EU begins to see migrants as a problem to be fought
The "brain drain" keeps being a major challenge in many European countries. The number of EU immigrants in the UK is constantly increasing (in a recent approximate estimation by the Italian Embassy and Consulate our compatriots in England are around 500 thousands) and there is a growing concern that they may have a negative impact on welfare.
- Wednesday, 03 December 2014
In the past months, a few studies have showed the significant impact of mobility on job creation and that immigration may have a net positive benefit on hosting countries like the UK (see here for instance). However, the European Court of Justice affirmed in a recent verdict on the issue of “welfare tourism": «A member state must therefore have the possibility of refusing to grant social benefits to economically inactive Union citizens who exercise their right to freedom of movement solely in order to obtain another Member State’s social assistance».
Court of Justice stop to the welfare tourism
Following the case presented to the European Court of Justice regarding two Romanian citizens, a mother and her son, who in Lipsia, Germany, were refused welfare assistance because they are not economically independent and are inactive, the Court clarified the EU Directive on the rights of the “Citizen of the Union”. For the first five years of stay in another member state, the EU citizen who is inactive, not looking for a job and without any economic sources may be denied certain social benefits. Indeed, Elisabeta Dano has been denied unemployment benefits because she doesn’t have a job, she is not looking for one and she has been residing in Germany less than 5 years. There is a re-ignited debate about the use of welfare by migrants in the host country.
«The interests of English people come before everything else» said David Cameron, UK premier, in the past weeks. With the upcoming election around the corner, in May, he is trying to satisfy the Eurosceptic party UKIP. In several moments he announced his wish to limit the “economic migration” , as he describes it. Too many benefits and subsidies, he thinks, for the EU migrants in England.
Expulsions for unemployed EU citizens after six months of stay in United Kingdom is being considered. For now, they will be allowed to receive some benefits only after 4 years of legal residence in the UK.
Establishment of the national supremacy
While the English think tank Open Europe is pushing on the European migrants' affair, it developed a new EU Directive on citizenship and integration. The most relevant ideas of Open Europe for the Directive are the concession of social assistance, public grants for internships, housing allocation should be reserved to resident citizens and only in limited cases to the new citizens arrived. In the authors' opinion the supremacy of national citizens should be re-established. Yet, that would undermine the reason behind the demolition of the barriers in the EU and the meaning of feeling a European citizen everywhere.

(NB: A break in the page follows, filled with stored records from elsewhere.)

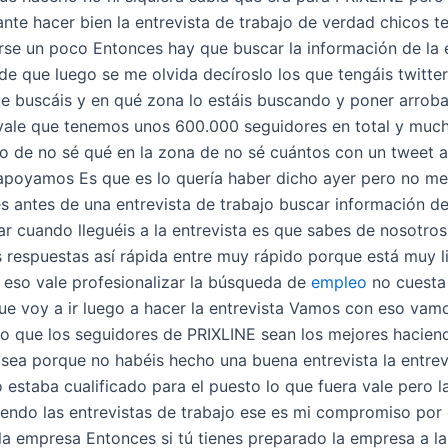
te hacer bien la entrevista de trabajo de verdad chicos 
e un poco Entonces hay que buscar la información de la e
ide que luego se me olvida decíroslo los que tengáis twitte
e buscáis y en qué zona lo estáis buscando y poner arroba 
 vale que tenemos unos 600.000 seguidores en total y much
jo de no sé qué en la zona de no sé cuántos con un tweet
apoyamos Es que es lo quería haber dicho ayer pero no 
 antes de una entrevista de trabajo buscar información d
ar cuando lleguéis a la entrevista es que sabes de nosotro
 respuestas así rápida entre muy rápido porque está muy li
eso vale profesionalizar la búsqueda de
empleo
no cuesta 
e voy a ir luego a hacer la entrevista Vamos con eso vamos
o que los seguidores de PRIXLINE sean los mejores haciend
sea porque no habéis hecho una buena entrevista la entrevi
estaba cualificado para el puesto lo que fuera vale pero l
endo las entrevistas de trabajo ese es mi compromiso por
la empresa Entonces si tú tienes preparado la empresa a l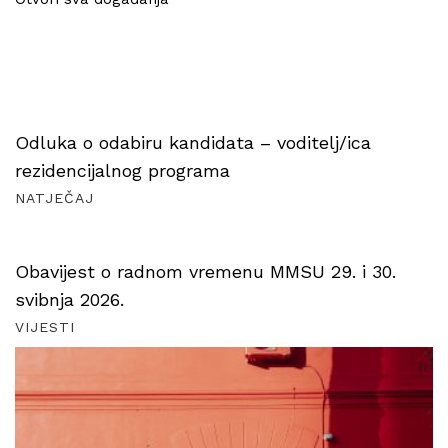
Odluka o odabiru kandidata – voditelj/ica
rezidencijalnog programa
NATJEČAJ
Obavijest o radnom vremenu MMSU 29. i 30.
svibnja 2026.
VIJESTI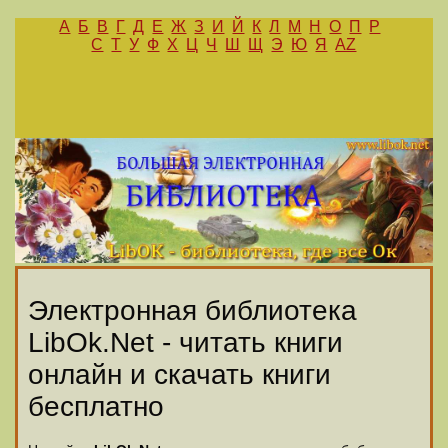
А
Б
В
Г
Д
Е
Ж
З
И
Й
К
Л
М
Н
О
П
Р
С
Т
У
Ф
Х
Ц
Ч
Ш
Щ
Э
Ю
Я
AZ
Электронная библиотека
LibOk.Net - читать книги
онлайн и скачать книги
бесплатно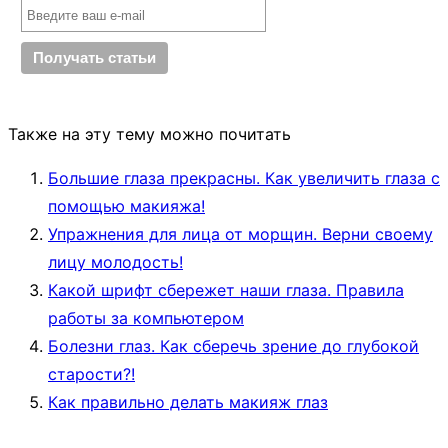
Также на эту тему можно почитать
Большие глаза прекрасны. Как увеличить глаза с
помощью макияжа!
Упражнения для лица от морщин. Верни своему
лицу молодость!
Какой шрифт сбережет наши глаза. Правила
работы за компьютером
Болезни глаз. Как сберечь зрение до глубокой
старости?!
Как правильно делать макияж глаз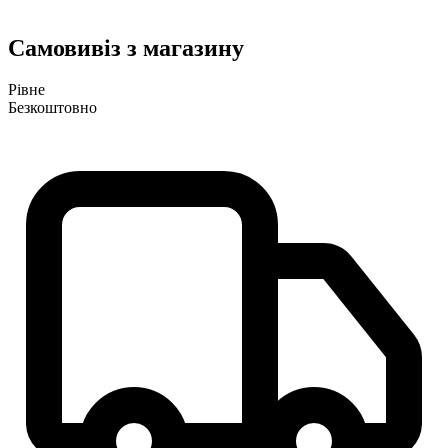
Самовивіз з магазину
Рівне
Безкоштовно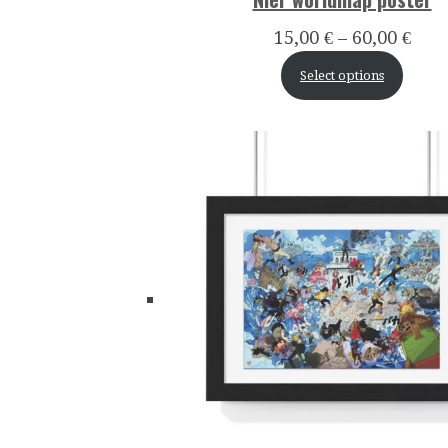
15,00
€
–
60,00
€
Select options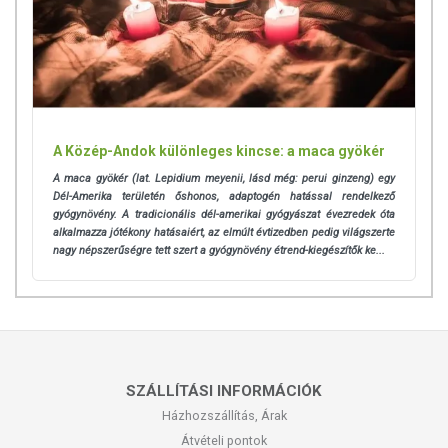
A Közép-Andok különleges kincse: a maca gyökér
A maca gyökér (lat. Lepidium meyenii, lásd még: perui ginzeng) egy
Dél-Amerika területén őshonos, adaptogén hatással rendelkező
gyógynövény. A tradicionális dél-amerikai gyógyászat évezredek óta
alkalmazza jótékony hatásaiért, az elmúlt évtizedben pedig világszerte
nagy népszerűségre tett szert a gyógynövény étrend-kiegészítők ke...
SZÁLLÍTÁSI INFORMÁCIÓK
Házhozszállítás, Árak
Átvételi pontok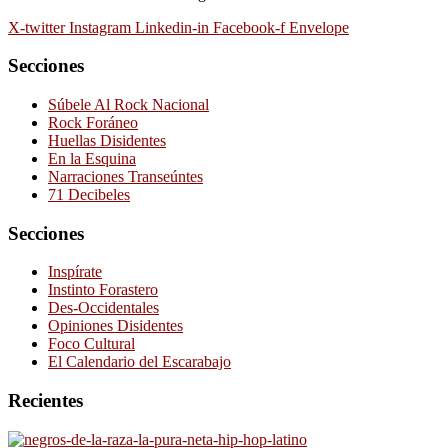
X-twitter
Instagram
Linkedin-in
Facebook-f
Envelope
Secciones
Súbele Al Rock Nacional
Rock Foráneo
Huellas Disidentes
En la Esquina
Narraciones Transeúntes
71 Decibeles
Secciones
Inspírate
Instinto Forastero
Des-Occidentales
Opiniones Disidentes
Foco Cultural
El Calendario del Escarabajo
Recientes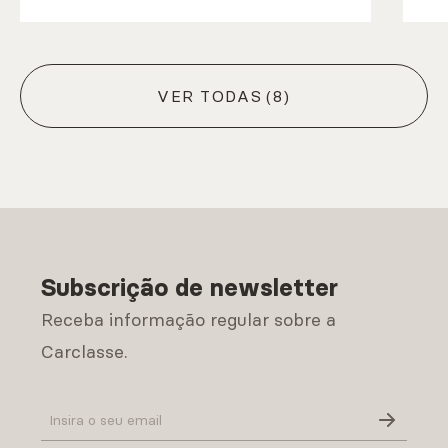
VER TODAS
(8)
Subscrição de newsletter
Receba informação regular sobre a
Carclasse.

The internal migration is still a source
While some member states are becoming intolerant with the increasing number of European migrants, a study of the economic think tank Bruegel shows the positive impact of this phenomenon; it gives the chance in countries that were more affected by the crisis to reduce the local pressure of the local job market. But it also helps match demand and supply, the skills requested by the enterprises vs. the ones offered by the workers, so that it reduces the shortage of skills in the local job market: too few workers with low skills or too few workers highly qualified. There are no doubts about the gains from international trade and exchanges coming from the demolition of the cultural barriers.